(Bloomberg) -- OpenAI is grappling with “abnormal traffic” that suggests hackers are trying to swamp its services, revealing for the first time the potential cause of outages that’ve plagued ChatGPT this week.

The Microsoft Corp.-backed startup, which helped galvanize the development of generative AI around the world, said it spotted signs of a Distributed Denial of Service attack, where external perpetrators try to overload a platform by repeatedly pinging it. 

“We are dealing with periodic outages due to an abnormal traffic pattern reflective of a DDoS attack. We are continuing work to mitigate this,” the startup said in its latest system update. Company representatives didn’t immediately respond to a request for comment after normal hours.

Read More: OpenAI Lets Users Make Custom Versions of ChatGPT

OpenAI’s latest post follows what it called a “major outage” across its best-known chatbot as well as tools that developers use to build on its AI. The company however said it had fixed the issue, which triggered unusually high error rates across its software and AI platform.

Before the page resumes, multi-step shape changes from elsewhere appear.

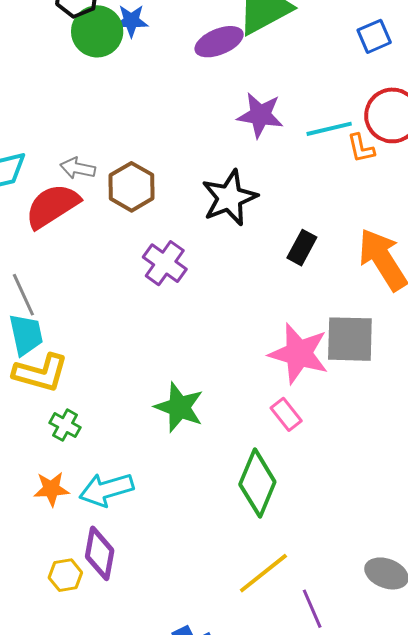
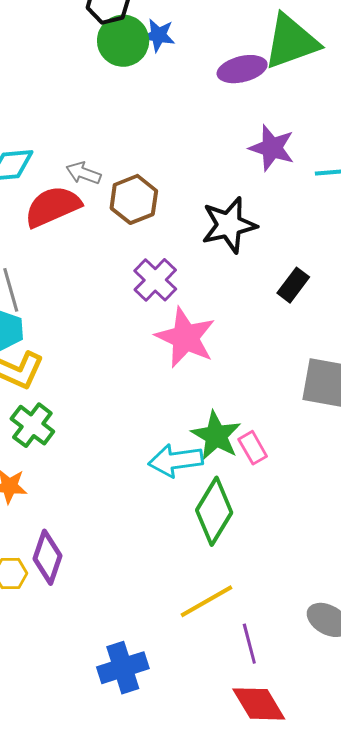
pink star: (299, 354) -> (185, 337), moved
green star: (179, 407) -> (216, 436), moved
green cross: (65, 425) -> (32, 425), size x1.4
cyan arrow: (106, 490) -> (176, 460), moved

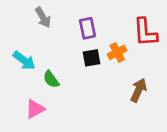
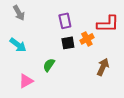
gray arrow: (43, 17) -> (19, 13), moved
red L-shape: (145, 32) -> (108, 24), turned -85
green semicircle: (51, 79) -> (49, 65), moved, turned 72

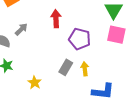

OpenAI, which held its first-ever developer conference on Monday, has introduced a preview version of GPT-4 Turbo, a more powerful and speedier version of its most recent large language model, the technology that underpins ChatGPT.

The chatbot was released to the public a year ago this month, kicking off a global frenzy around all things AI. Roughly 100 million people now use ChatGPT each week, the company said at the conference, and more than 90% of Fortune 500 businesses are building tools on OpenAI’s platform. 

But the ChatGPT maker is also confronting rival products from well-funded AI startups, tech giants and, most recently, Elon Musk, an early OpenAI backer.